> OBJETIVO DECLARADO 1: Converta as linhas de classificação das entradas abaixo numa tabela Markdown com as colunas Nº e Linha, numerando cada linha e omitindo as linhas em branco. As imagens ficam de fora da resposta.

> FONTE:
--------------------------------

O (meu) cântico de Páscoa

Meu está entre parêntesis porque na verdade o cântico que aqui vou escrever não é meu, ou melhor, é também meu porque quem o escreveu fê-lo para ser partilhado.
Falo do frei José Augusto Mourão, que faleceu em 2011. Não é uma figura de renome mas reconhecida por quem é de renome. José Saramago dedica-lhe umas frases no seu Diário, o Cardeal Tolentino Mendonça reconheceu nele uma pessoa de peso, mesmo que não de visibilidade. Cito o início de um texto que ele escreveu por ocasião da sua morte: "Um dia, quando se fizer a história do catolicismo português que nos é agora contemporâneo, há-de ver-se, em toda a clareza, que um dos seus actores magistrais foi, afinal, um frade e poeta, quase clandestino, que morreu esta manhã em Lisboa". Para os que convivemos com ele atencipámo-nos à história, tornando-o presente nas nossas vidas, seja pelas releituras, seja pelas letras de cânticos que no Convento de São Domingos se vão cantando.
Reconheço que a acessibilidade seja difícil, até porque o vulgar tem mais sucesso fora e dentro da Igreja. O que reconheço também no frei José Augusto foi a sua capacidade criativa, com palavras difíceis, imagens nem sempre decifráveis à nossa mente, mas, como ele dizia: baixar o nível é prostituir-se. E é verdade. Não se pode pedir a quem cria que baixe o nível, tem que se exigir ao receptor que eleve o nível. Por isso, se acha que as "missas dos jovens" são mais animadas que as "Missas de órgão" ou as "de gregoriano". Fiéis são os que não cedem e mantêm um elevado nível de qualidade litúrgica, que não passa por repetir sempre as músicas dos anos 60 ou 80 mas sim por tornar a música litúrgica criativa, mesmo que mais difícil de compreender.
Há afinidades, claro que há, e é bom que as haja. Um pintor atrai-nos mais que outro, um compositor faz-nos vibrar mais que outro mas não podemos cair no erro de que só é bom quem eu gosto.
Tudo isto para trazer hoje aqui um poema de José Augusto Mourão que adaptou para uma música pascal. Talvez por nunca ter conseguido encontrar um compositor à altura das suas inspirações, teve que inverter o processo inspirativo de tentar colocar as suas letras em músicas vivas aprendidas em França, nos nossos conventos, quase todas elas do também inspirado André Gouzes. André Gouzes teve a grande graça de ter ter os textos inspirados e, a partir deles, fazer as suas composições musicais; José Augusto Mourão não teve a graça de, em vida, ter um compositor que desse corpo aos textos que escrevia.

--------------------------------

> DADOS A PROCESSAR:

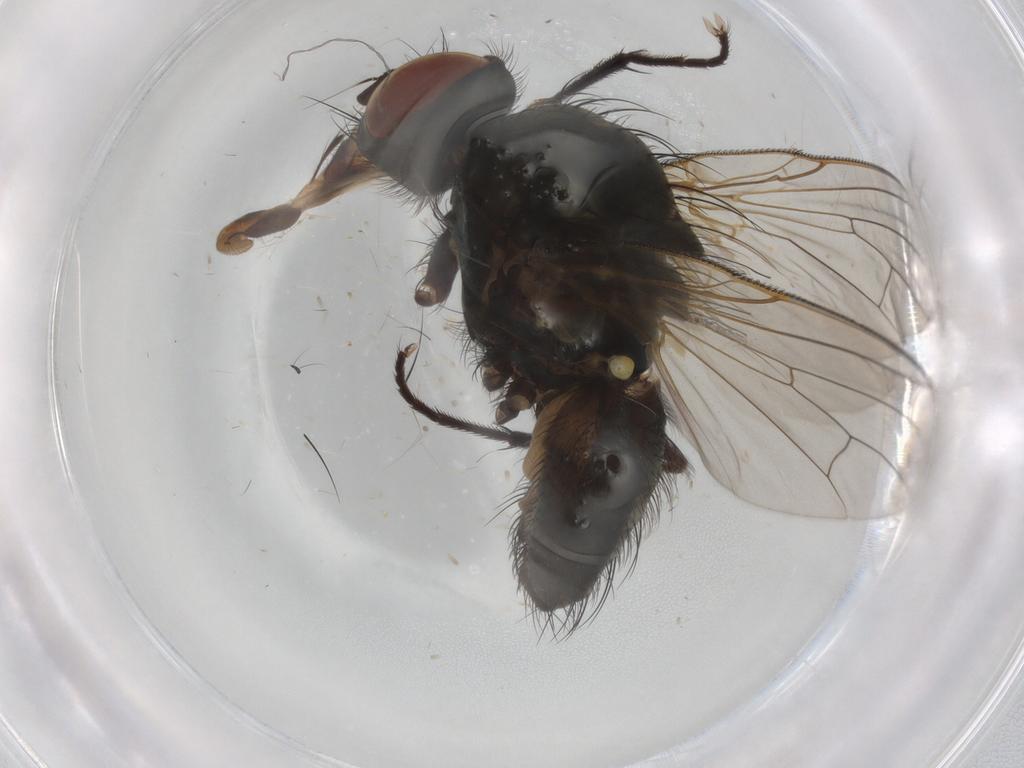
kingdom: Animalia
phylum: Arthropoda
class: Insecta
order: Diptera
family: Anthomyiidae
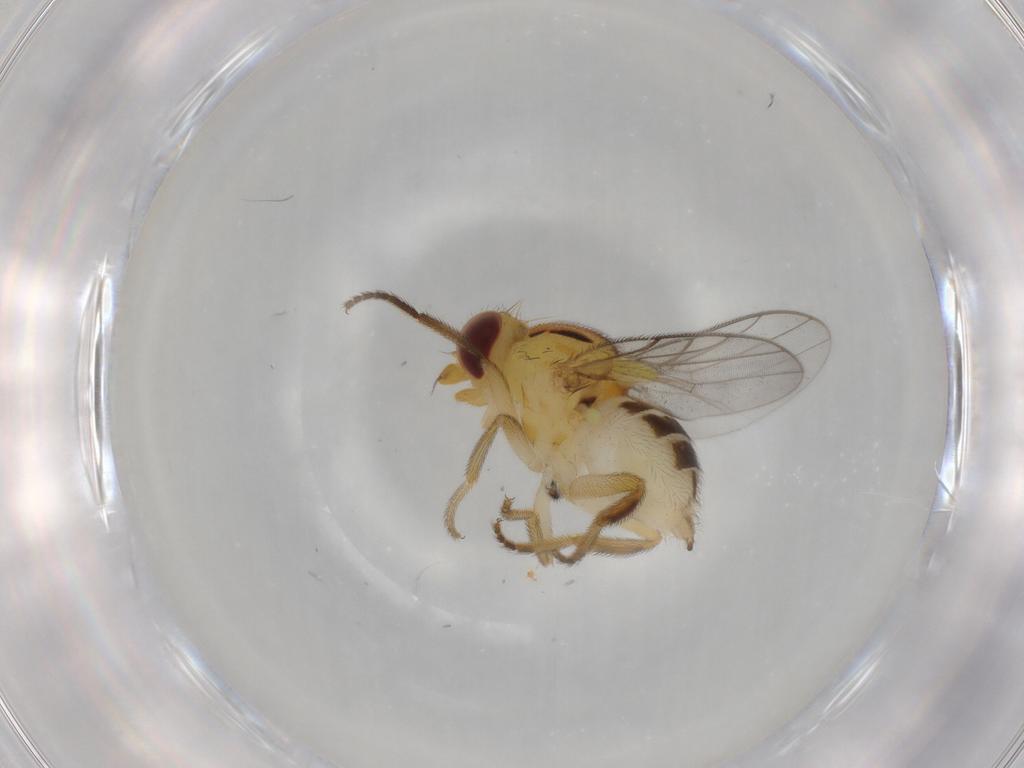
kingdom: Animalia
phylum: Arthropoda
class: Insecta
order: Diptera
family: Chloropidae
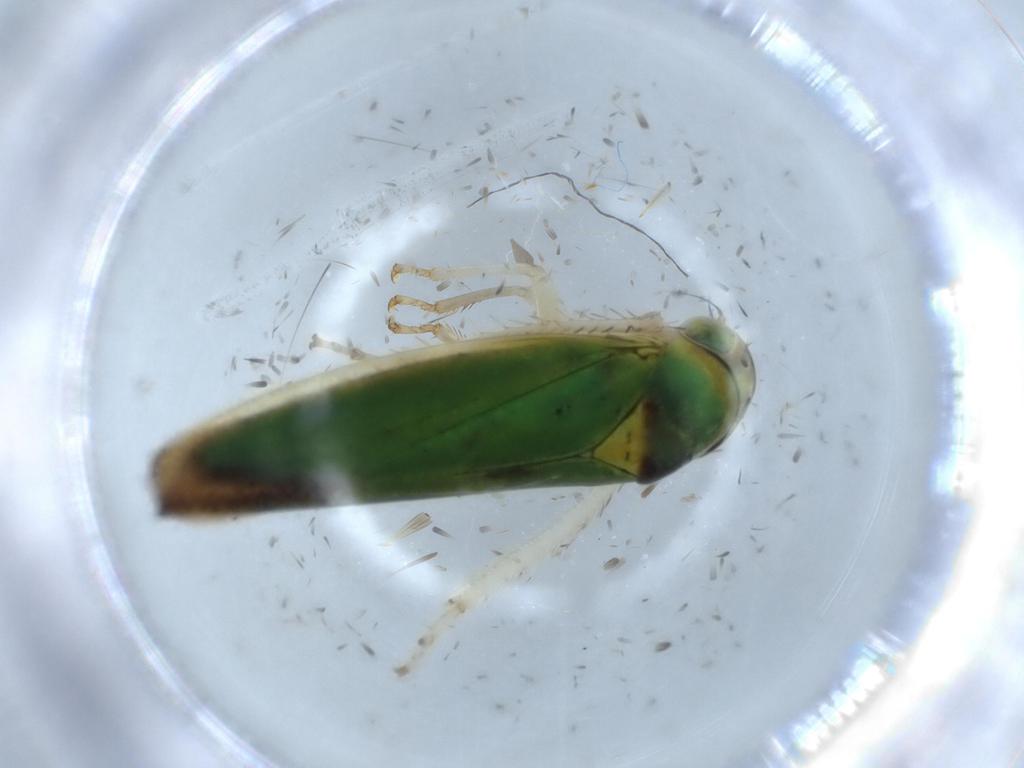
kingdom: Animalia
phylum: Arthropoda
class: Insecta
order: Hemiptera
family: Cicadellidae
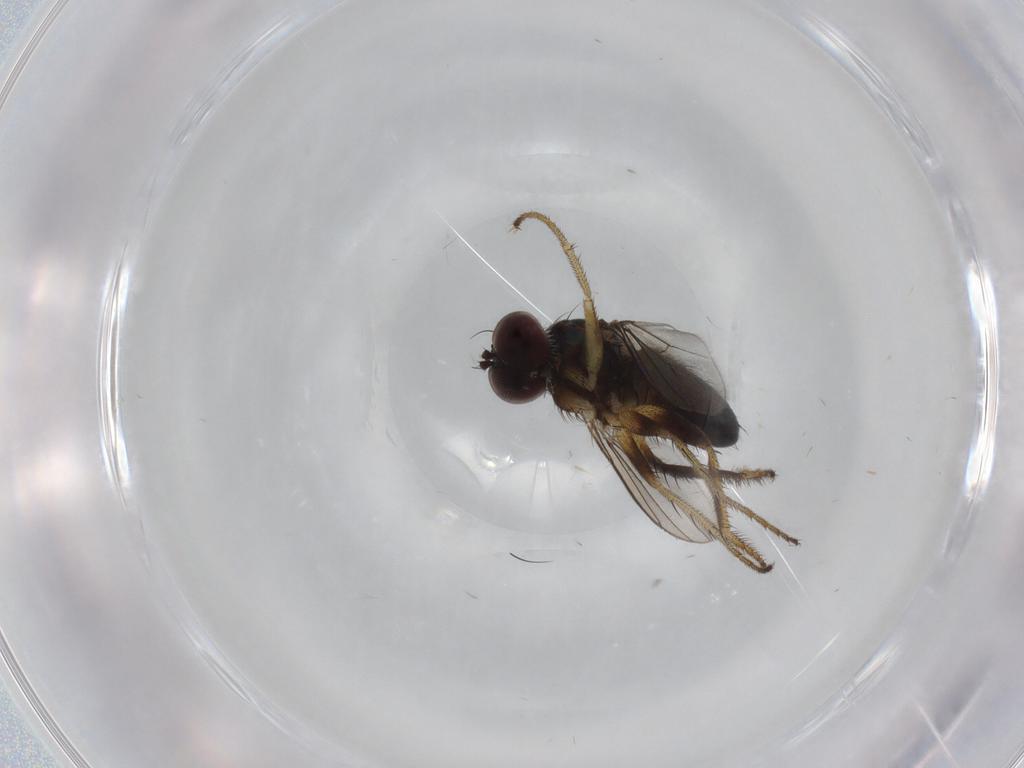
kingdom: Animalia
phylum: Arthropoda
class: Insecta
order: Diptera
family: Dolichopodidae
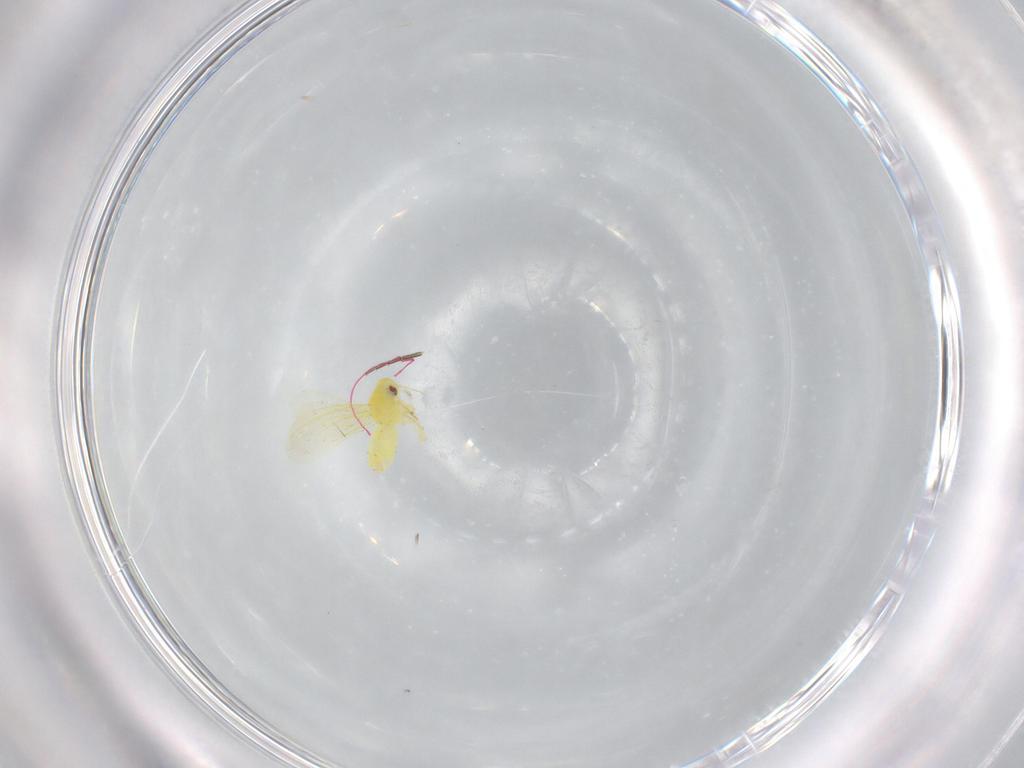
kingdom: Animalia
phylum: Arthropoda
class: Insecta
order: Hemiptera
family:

--------------------------------

> OBJETIVO DECLARADO 2: No texto sobre o cântico de Páscoa, de que compositor eram quase todas as músicas a que José Augusto Mourão adaptou as suas letras?

> RESULTADO DA TAREFA 1:
| Nº | Linha |
|---|---|
| 1 | kingdom: Animalia |
| 2 | phylum: Arthropoda |
| 3 | class: Insecta |
| 4 | order: Diptera |
| 5 | family: Anthomyiidae |
| 6 | kingdom: Animalia |
| 7 | phylum: Arthropoda |
| 8 | class: Insecta |
| 9 | order: Diptera |
| 10 | family: Chloropidae |
| 11 | kingdom: Animalia |
| 12 | phylum: Arthropoda |
| 13 | class: Insecta |
| 14 | order: Hemiptera |
| 15 | family: Cicadellidae |
| 16 | kingdom: Animalia |
| 17 | phylum: Arthropoda |
| 18 | class: Insecta |
| 19 | order: Diptera |
| 20 | family: Dolichopodidae |
| 21 | kingdom: Animalia |
| 22 | phylum: Arthropoda |
| 23 | class: Insecta |
| 24 | order: Hemiptera |
| 25 | family: |

> RESULTADO DA TAREFA 2: De André Gouzes.